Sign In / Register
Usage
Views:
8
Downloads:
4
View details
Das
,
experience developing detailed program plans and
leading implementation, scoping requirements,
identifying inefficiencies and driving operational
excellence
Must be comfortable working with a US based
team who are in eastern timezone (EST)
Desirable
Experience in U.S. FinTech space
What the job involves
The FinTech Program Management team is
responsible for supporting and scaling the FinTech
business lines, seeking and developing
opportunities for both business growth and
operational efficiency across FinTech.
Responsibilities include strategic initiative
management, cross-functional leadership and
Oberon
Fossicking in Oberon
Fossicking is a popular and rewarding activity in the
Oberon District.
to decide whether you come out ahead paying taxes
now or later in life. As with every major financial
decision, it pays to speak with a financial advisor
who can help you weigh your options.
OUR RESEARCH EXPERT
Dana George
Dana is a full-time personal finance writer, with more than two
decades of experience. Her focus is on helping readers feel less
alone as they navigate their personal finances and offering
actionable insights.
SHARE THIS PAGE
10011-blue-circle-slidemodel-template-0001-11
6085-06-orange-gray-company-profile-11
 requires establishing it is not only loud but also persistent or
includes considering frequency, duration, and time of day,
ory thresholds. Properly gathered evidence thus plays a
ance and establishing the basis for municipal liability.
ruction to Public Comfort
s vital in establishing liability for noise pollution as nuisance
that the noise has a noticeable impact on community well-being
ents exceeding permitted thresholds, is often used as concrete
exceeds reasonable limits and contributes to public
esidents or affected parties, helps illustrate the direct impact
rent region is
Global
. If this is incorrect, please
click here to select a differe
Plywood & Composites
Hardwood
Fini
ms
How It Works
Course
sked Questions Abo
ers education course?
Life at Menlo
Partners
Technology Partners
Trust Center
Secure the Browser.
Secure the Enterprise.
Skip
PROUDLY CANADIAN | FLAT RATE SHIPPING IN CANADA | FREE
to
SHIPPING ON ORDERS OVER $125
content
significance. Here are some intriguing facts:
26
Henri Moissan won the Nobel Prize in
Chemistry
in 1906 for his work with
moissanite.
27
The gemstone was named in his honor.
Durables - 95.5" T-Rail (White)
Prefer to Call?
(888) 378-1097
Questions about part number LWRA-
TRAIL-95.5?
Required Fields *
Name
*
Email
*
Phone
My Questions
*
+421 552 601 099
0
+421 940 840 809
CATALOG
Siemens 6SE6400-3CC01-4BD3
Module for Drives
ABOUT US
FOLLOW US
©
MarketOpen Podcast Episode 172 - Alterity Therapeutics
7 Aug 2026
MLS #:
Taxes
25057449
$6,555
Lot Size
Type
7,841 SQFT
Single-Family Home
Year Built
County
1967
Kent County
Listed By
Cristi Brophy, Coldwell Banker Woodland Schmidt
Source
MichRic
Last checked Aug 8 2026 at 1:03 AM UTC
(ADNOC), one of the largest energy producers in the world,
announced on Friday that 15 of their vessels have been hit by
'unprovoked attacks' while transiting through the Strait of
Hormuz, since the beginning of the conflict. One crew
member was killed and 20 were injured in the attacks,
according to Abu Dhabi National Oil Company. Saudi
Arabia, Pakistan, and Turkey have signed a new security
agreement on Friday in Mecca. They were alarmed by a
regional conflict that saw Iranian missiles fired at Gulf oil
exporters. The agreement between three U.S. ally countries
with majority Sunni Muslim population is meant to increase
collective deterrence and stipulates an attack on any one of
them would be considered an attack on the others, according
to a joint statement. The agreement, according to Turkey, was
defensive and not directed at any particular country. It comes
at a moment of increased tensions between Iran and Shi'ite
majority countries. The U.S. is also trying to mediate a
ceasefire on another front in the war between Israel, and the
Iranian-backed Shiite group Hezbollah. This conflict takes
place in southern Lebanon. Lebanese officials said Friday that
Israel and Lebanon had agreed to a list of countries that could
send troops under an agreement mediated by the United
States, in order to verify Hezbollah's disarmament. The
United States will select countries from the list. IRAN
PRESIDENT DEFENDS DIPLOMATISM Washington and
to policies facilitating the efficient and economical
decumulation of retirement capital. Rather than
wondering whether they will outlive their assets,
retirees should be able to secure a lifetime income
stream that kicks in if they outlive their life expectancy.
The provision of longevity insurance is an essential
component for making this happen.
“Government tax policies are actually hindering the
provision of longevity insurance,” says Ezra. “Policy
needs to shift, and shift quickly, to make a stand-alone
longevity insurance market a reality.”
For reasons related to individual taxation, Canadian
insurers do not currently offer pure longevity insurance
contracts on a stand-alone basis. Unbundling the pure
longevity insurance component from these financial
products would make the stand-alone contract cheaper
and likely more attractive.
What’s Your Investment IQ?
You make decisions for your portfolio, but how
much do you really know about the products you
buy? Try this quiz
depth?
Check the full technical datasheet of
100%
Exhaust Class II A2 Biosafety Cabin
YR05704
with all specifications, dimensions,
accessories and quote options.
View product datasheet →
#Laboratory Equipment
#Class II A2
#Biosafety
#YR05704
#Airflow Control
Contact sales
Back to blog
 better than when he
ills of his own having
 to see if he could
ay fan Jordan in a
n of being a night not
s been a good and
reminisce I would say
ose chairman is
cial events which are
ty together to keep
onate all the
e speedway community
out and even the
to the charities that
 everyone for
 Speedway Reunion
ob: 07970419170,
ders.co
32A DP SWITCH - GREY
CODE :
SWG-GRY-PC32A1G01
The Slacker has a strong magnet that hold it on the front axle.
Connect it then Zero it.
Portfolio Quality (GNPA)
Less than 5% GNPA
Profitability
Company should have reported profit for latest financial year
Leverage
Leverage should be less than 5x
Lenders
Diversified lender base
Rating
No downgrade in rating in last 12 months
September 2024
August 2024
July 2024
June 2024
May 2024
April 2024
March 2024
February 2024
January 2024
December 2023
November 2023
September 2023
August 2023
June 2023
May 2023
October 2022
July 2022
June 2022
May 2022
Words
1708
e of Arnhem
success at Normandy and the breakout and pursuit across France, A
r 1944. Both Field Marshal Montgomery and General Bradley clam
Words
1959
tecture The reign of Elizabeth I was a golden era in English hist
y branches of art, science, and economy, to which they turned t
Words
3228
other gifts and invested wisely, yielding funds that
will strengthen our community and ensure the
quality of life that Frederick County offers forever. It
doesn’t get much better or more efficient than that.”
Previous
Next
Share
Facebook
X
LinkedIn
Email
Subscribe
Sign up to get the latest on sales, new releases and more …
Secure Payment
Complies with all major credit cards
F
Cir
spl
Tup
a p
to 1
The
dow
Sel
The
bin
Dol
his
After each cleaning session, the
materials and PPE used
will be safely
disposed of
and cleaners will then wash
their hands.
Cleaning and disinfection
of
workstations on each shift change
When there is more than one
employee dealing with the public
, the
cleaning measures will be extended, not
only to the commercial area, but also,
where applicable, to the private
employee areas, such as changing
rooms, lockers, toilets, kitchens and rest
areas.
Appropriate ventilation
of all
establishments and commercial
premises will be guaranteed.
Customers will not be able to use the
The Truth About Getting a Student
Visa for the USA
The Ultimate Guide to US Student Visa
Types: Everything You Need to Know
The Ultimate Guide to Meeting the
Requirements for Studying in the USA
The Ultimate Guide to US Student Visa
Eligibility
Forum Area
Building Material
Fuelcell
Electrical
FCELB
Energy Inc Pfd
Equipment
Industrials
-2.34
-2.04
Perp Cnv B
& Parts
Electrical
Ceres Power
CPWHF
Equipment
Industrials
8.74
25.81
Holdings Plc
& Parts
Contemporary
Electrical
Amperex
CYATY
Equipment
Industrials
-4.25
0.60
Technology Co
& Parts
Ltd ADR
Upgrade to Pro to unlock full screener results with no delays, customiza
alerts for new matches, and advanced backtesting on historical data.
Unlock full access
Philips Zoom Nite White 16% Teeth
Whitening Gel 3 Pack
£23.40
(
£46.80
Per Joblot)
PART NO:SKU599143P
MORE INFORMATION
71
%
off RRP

## [Task requirements]
Only the number is wanted: how many lines in the entries above contain the word "between"?

## [Output below]
3